>> begin DOCUMENT SECTION

Storytelling in Advertising

Great ads tell great stories, most advertising people agree on this. Even in a digital world, a great idea still takes the audience on an interesting journey.

So, how do we write a great advertising storyline? There are a few overarching idea arcs that good ads have in common.

An overview of Advertising Storyline Structures

  1. Based on Human Insight: Where an idea captures a culturally relevant insight or trend (a category insight or a universal human insight) and links it to the brand in a relevant way. The tone of voice will vary across categories and brands (humour, camaraderie, joy, nostalgia or other emotions) but at their core, they connect with an underlying human truth.
  2. Creating a fictional world: This approach builds an intriguing fantasy world that helps demonstrate a brands proposition.
  3. Using Projection: Based on the human ego, this technique allows the audience to transfer or extend their hopes and desires onto the product or service being sold. This arc can also work in reverse, using fear or threat to warn the viewer of the potential dangers of making an incorrect decision. Either way, it’s about understanding the hopes and fears of the audience and then tying this up with the product in a relevant way.

>> end DOCUMENT SECTION
>> begin DATA EXTRACT

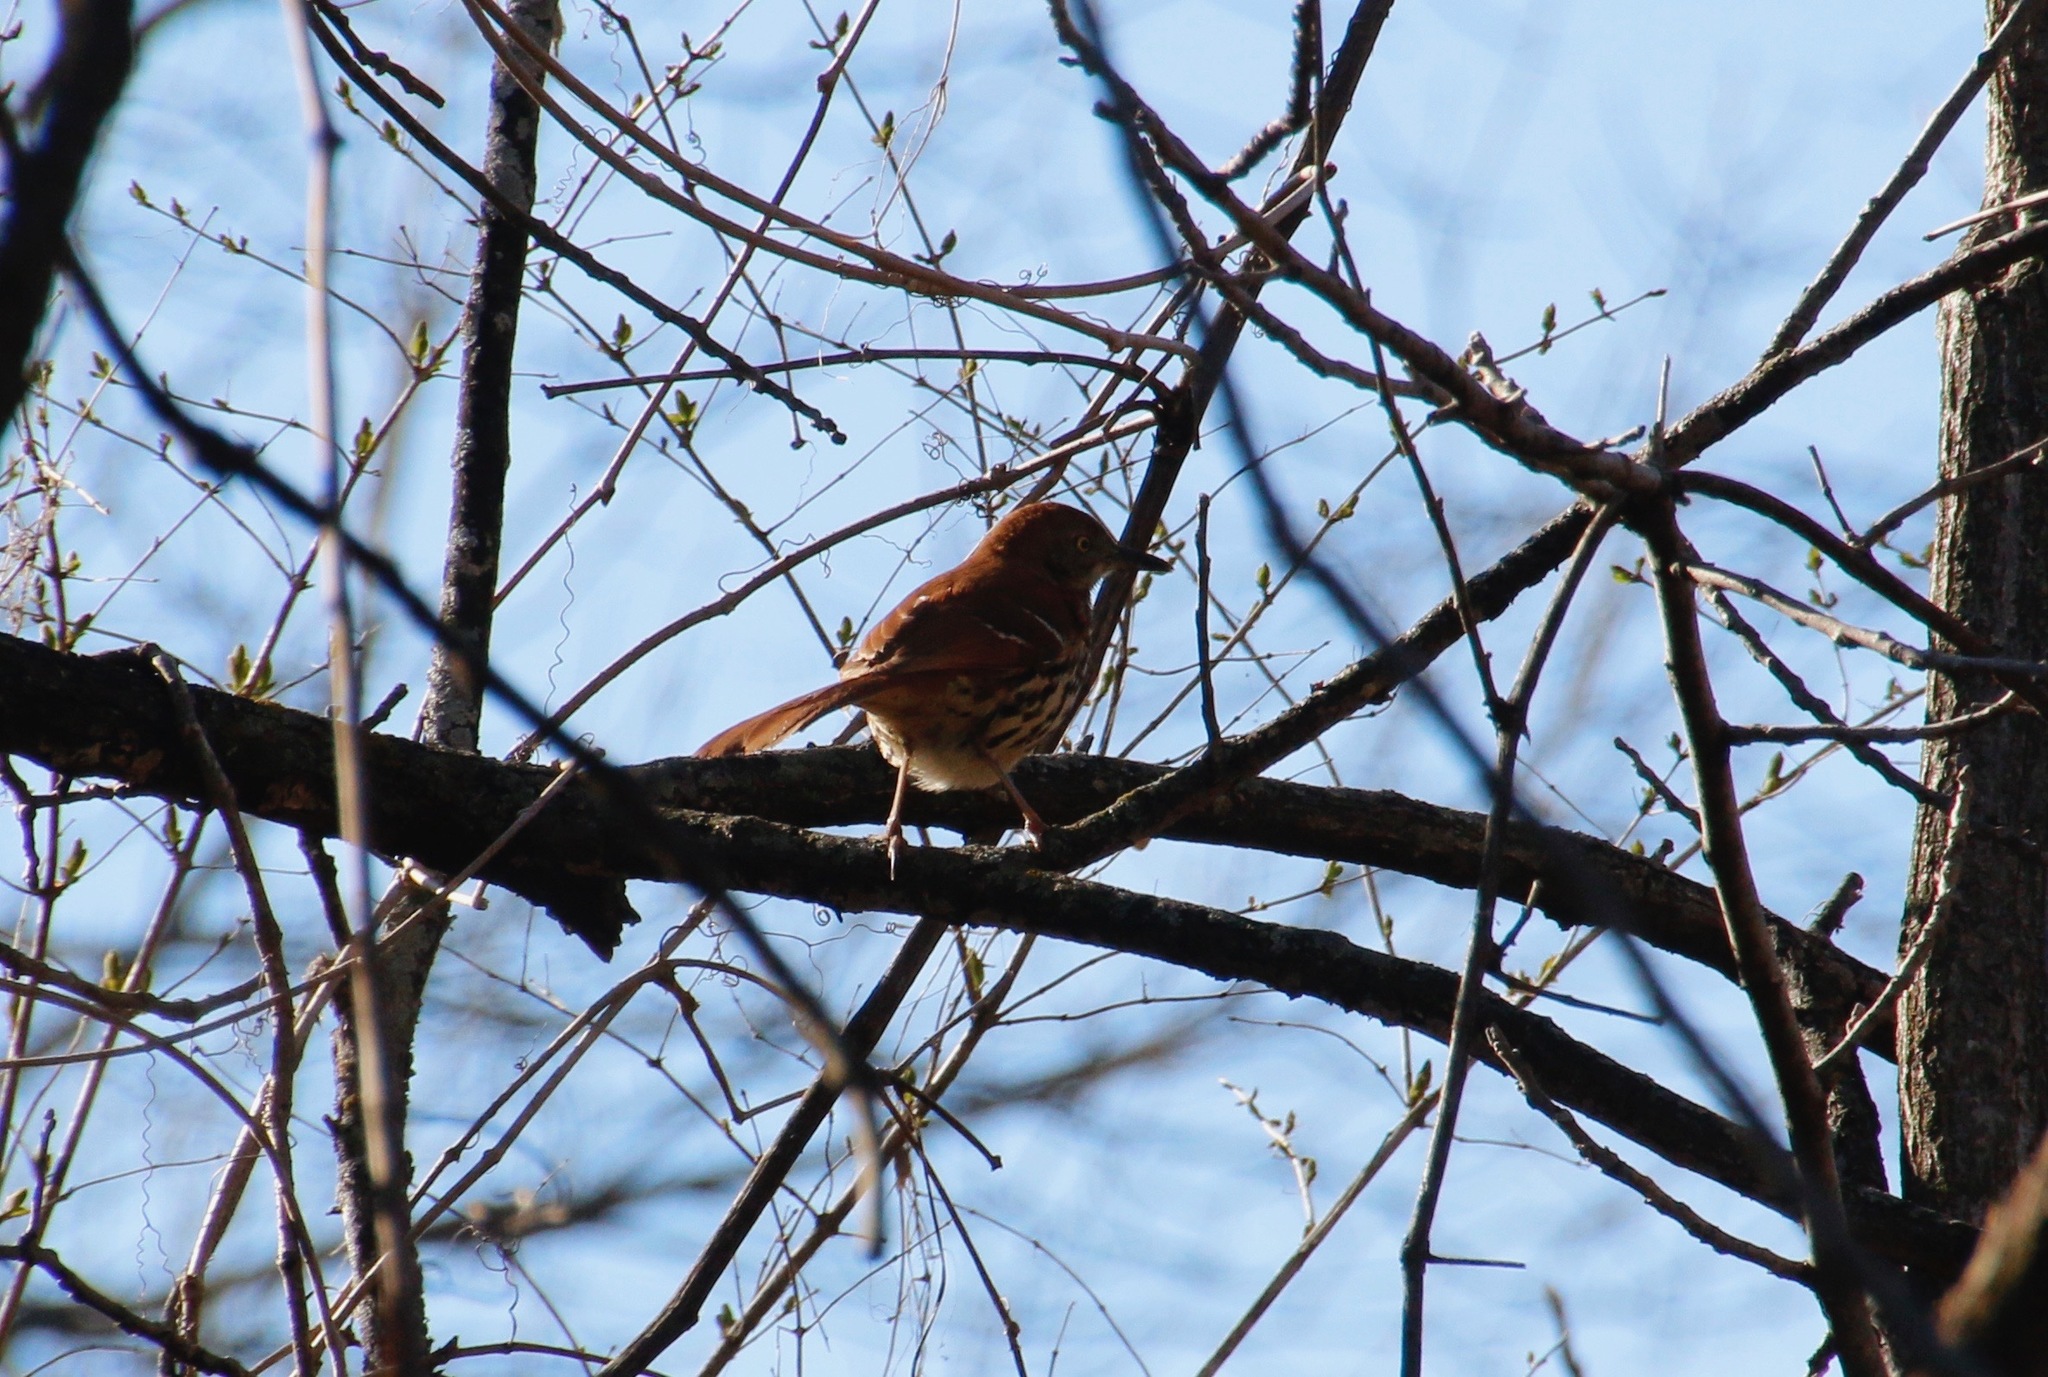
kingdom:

>> end DATA EXTRACT

WORK TO COMPLETE:
1/ Restate word for word the part of the advertising storytelling text from "2. Creating a fictional world: This" to "product in a relevant way.".
2/ According to the advertising storytelling text, what does the "Creating a fictional world" approach build?
The material isn't needed for anything here.

TASK SOLUTIONS:
1/
2. Creating a fictional world: This approach builds an intriguing fantasy world that helps demonstrate a brands proposition.
  3. Using Projection: Based on the human ego, this technique allows the audience to transfer or extend their hopes and desires onto the product or service being sold. This arc can also work in reverse, using fear or threat to warn the viewer of the potential dangers of making an incorrect decision. Either way, it’s about understanding the hopes and fears of the audience and then tying this up with the product in a relevant way.

2/ An intriguing fantasy world that helps demonstrate a brand's proposition.